Условия задания:
A – Кем работал Анатолий Самарин до войны, согласно рассказу о бое у болота?
B – Подхватите рассказ о бое у болота и напишите продолжение, начиная сразу после его последнего предложения.

Текст для чтения:
+--

Подошел к нему, шепчу: «Пусть идут…»
Немцы шли прямо на нас. Не доходя метров пятнадцати, повернули к ели. Больше ждать нечего. Я поднял автомат (раздобыл у убитого), выпустил весь диск по строю. Стрелять стало нечем. Скомандовал: «За мной, в болото!»
Побежали, залегли между кочек. Немцы стреляли вдогонку из автоматов, все сосенки по краю болота срезали. Но в болото не пошли, повернули обратно. Мы поднялись, двинулись дальше. Подошли к кустам, слышим голос: «Стой, кто идет?»
Оказалось, 17 человек наших из батальона с лейтенантом, отступившие с линии обороны. Вместе пошли из болота к оставленным позициям. Немцы там уж и шалашей понастроили, но удрали. Видим, лежит кучка одежды: знакомая, обгоревшая — самаринская, а самого нигде нет. Лежит мертвый Василий Иванович Гончарук, канский железнодорожник. Узнали его по туловищу и одежде. Голова изуродована — выстрелили в лицо. Сердце сжалось, жаль было верного друга и героя. Постояли, помолчали и принялись за дело.
Заняли оборону, начали оборудовать боевые точки из всякого хлама. Подходит красноармеец из группы лейтенанта, говорит: «Там ваш боец…»
Пошли, посмотрели — Самарин! Лежит на спине голый, все тело выжжено шомполами, выстрелом ранен в живот. Самарин был еще жив. Еле шевеля губами, прошептал, что его пытали, но он ничего не сказал. И что немцев здесь много…
Анатолий Самарин работал до войны золотоискателем, был председателем артели. И бойцом оказался хорошим — смекалистым, поворотливым. Мы понесли его в санчасть. Двое суток находились на ногах, не спали, не ели, и Самарина несли километров пять.

+--

Фрагмент данных:
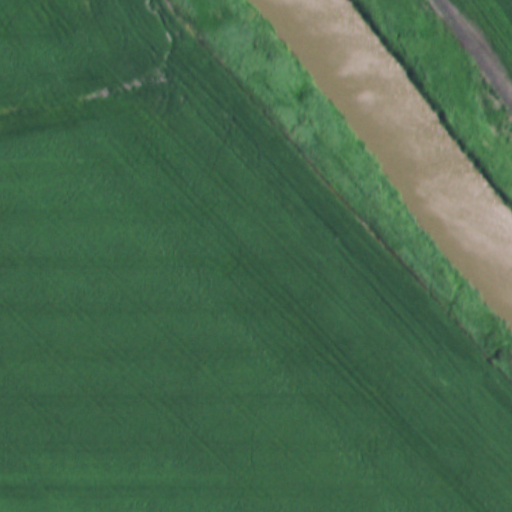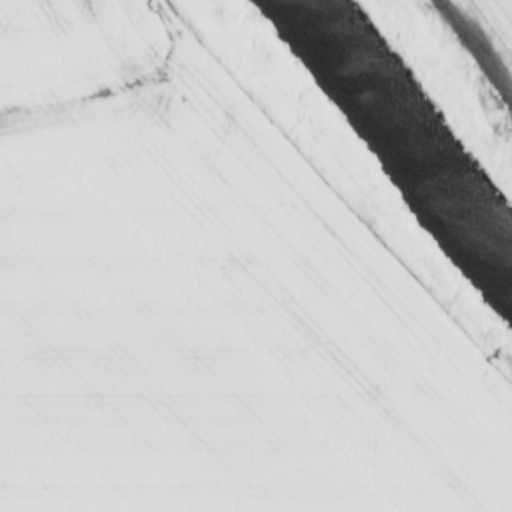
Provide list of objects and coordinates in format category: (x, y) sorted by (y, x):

+--

Ответы по порядку:
A – До войны Анатолий Самарин был золотоискателем и председателем артели.

B –
Добрались до КП. Я доложился комполка и вернулся к своим. Старшина Григорьев Иван Николаевич зовет: «Товарищ командир, мы лягушку сварили, давайте есть!» Поставили котелок с супом, где плавала сверху капля жира. Съели вшестером одну лягушку.
Комполка вызвал к себе. Немцы атаковали штадив, приказано отходить. Возле КП вырыли яму, сложили туда штабные документы, рацию, ПТР и закопали.
Зашли в санчасть к Самарину. Он был еще живой. Нашли немного кислицы, покормили его. Он тихо сказал: «Какое было б удивленье, если б я остался жив…»
Зная, что сами еле ногами двигаем, я спросил ребят: «Как, понесем Самарина или оставим?» Фельдшер Запольский сказал, что нести его бесполезно: все кишки прострелены, не спасти. Но ребята решили нести. Ведь бросить Самарина значило убить товарищество.
Представитель штаба дивизии старший лейтенант Горелов повел нас обходным путем. Шли болотами не менее 15 км. Подошли к штадиву — никого. Встретили одного красноармейца, он сказал: «Немцы обошли нас и все ушли. Вам велено собрать оставшихся и догонять штаб».
Самарину стало хуже, остыли руки и ноги, вскоре он скончался. Похоронили его, как смогли, и отправились болотом искать своих. Вышли у железной дороги за Радофинниковом. Здесь нас кое-чем покормили, и впервые за четверо суток мы поспали часа три.
Комполка с комиссаром организовали группу прикрытия, и мы задерживали продвижение немцев. Бывало, что противник обходил нас с флангов на несколько километров. За нами приходили — мы снимались и догоняли своих.
В одной деревне встретились с немцами, завязалась перестрелка. Жители разбежались, кто куда. Смотрю, лежит убитый мальчик лет трех-четырех с застывшим выражением страха и непонимания на безвинном лице. У меня слезы покатились из глаз. При виде убитых взрослых слез не бывало, только теснило в груди.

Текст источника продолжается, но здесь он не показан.